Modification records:
——
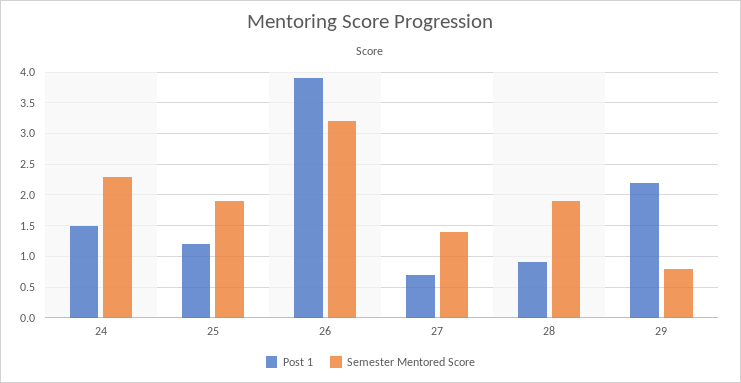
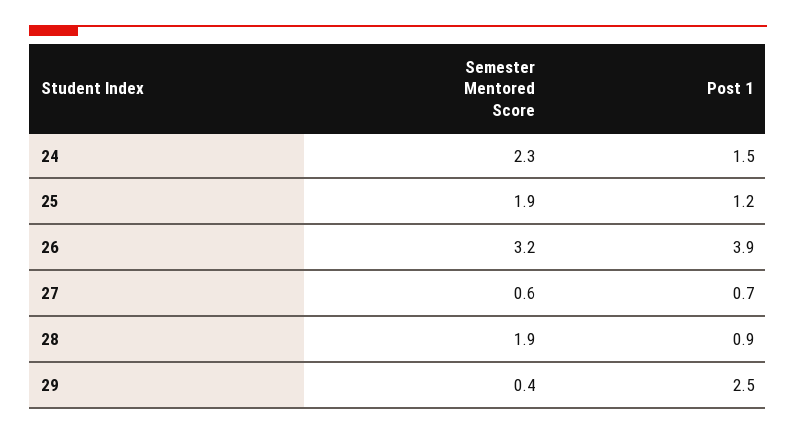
  {
    "Post 1": {
      "24": 1.5,
      "25": 1.2,
      "26": 3.9,
      "27": 0.7,
      "28": 0.9,
-     "29": 2.2
+     "29": 2.5
    },
    "Semester Mentored Score": {
      "24": 2.3,
      "25": 1.9,
      "26": 3.2,
-     "27": 1.4,
+     "27": 0.6,
      "28": 1.9,
-     "29": 0.8
+     "29": 0.4
    }
  }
——
# WORK ORDER:
Give each record above back word for word, but carry over none of the pictures.

# ANSWER:
  {
    "Post 1": {
      "24": 1.5,
      "25": 1.2,
      "26": 3.9,
      "27": 0.7,
      "28": 0.9,
-     "29": 2.2
+     "29": 2.5
    },
    "Semester Mentored Score": {
      "24": 2.3,
      "25": 1.9,
      "26": 3.2,
-     "27": 1.4,
+     "27": 0.6,
      "28": 1.9,
-     "29": 0.8
+     "29": 0.4
    }
  }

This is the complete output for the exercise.